Le snobisme en dessous

Pas facile de vivre au milieu de plus malins que soi.
Le snobisme est une armure des gens bêtes.
A l’intérieur, un enfant effrayé,
par ces autres psychés,
complexes, rapides, acerbes parfois,
et plus en-dessous,
la marmite glougloutante d’une peur omniprésente:
ne pas plaire à ses parents.

Les défenses s’épaississent au fil de l’adolescence:
tribunal permanent, déconsidération des absents, réactions sévères aux critiques…
Le snob, au fond, est plutôt la Commune que l’Aristo.

Il fréquente ses semblables
mais la communication est superficielle,
châtelains s’envoyant des signaux de leurs tours.

Exception: L’Élu.
Il en faut un pour dire qu’on est Bonne Fille ou Bon Garçon.
Le snob a bâti ses murailles parce qu’il ne supporte pas le défaut de considération.
Il en faut un pour dire que les autres se trompent.

L’Élu, lui aussi, se tord les circonvolutions à l’idée que quelqu’un ne l’aime pas.
Il est ravi d’investir une forteresse aussi impressionnante que celle du snob.
Ainsi, ils se complètement parfaitement,
univers autonome qui parvient à éliminer tout extérieur indésirable,
amitiés recomposées, familles décomposées…

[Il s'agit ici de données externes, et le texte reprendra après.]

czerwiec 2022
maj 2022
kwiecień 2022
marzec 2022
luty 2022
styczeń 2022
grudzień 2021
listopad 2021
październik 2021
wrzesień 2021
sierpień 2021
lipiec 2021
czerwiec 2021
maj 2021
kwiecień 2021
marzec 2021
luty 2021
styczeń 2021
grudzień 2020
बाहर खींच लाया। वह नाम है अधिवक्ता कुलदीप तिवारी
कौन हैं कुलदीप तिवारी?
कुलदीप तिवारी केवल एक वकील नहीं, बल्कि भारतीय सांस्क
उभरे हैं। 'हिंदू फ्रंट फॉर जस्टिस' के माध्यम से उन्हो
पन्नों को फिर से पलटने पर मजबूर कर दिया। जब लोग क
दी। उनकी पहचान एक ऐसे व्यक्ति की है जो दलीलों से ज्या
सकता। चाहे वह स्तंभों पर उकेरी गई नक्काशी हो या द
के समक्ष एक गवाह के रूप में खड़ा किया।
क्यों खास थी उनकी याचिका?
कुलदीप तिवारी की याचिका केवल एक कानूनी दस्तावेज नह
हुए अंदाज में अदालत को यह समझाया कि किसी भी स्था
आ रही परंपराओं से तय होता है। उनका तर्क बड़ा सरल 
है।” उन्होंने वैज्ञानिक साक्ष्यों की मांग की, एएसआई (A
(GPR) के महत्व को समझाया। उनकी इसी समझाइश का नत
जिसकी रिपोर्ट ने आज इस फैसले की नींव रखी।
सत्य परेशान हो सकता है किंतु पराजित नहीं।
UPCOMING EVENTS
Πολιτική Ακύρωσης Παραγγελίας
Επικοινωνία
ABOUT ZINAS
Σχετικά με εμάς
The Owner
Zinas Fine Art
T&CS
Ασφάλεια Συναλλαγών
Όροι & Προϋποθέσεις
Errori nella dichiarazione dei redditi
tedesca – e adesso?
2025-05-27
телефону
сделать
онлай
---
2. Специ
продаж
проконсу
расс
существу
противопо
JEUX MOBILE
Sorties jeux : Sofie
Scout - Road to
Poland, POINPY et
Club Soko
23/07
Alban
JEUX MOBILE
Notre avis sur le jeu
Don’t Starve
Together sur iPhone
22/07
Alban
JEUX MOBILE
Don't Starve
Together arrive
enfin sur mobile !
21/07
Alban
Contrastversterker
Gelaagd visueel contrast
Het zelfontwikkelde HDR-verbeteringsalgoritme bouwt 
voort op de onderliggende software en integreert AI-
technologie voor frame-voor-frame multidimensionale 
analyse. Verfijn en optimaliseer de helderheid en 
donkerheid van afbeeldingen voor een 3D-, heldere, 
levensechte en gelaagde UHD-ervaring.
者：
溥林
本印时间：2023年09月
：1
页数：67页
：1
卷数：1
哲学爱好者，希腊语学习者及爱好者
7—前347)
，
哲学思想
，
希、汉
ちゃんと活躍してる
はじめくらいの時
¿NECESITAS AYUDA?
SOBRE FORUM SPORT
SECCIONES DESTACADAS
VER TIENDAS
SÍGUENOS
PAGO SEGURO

Ne voyez pas dans ceci, malgré les apparences,
un jugement péjoratif.
Ce comportement est pénible mais très efficace
dans une société infantile qui n’est pas tendre,
qui juge et ne sait pas quoi faire de ses condamnés.

Chaque culture a ses prisons,
le snobisme est anglo-saxon, les asiatiques utilisent la frustration…

Ces couples sont très solides,
mais comme une céramique,
un choc assez fort peut tout faire voler en éclats.
Si l’Élu réalise son faible degré de liberté personnelle…

Mais avez-vous envie de ramasser des milliers de morceaux?
Dites plutôt au snob qu’il est merveilleux,
seul moyen que ses murailles finissent un jour par devenir inutiles.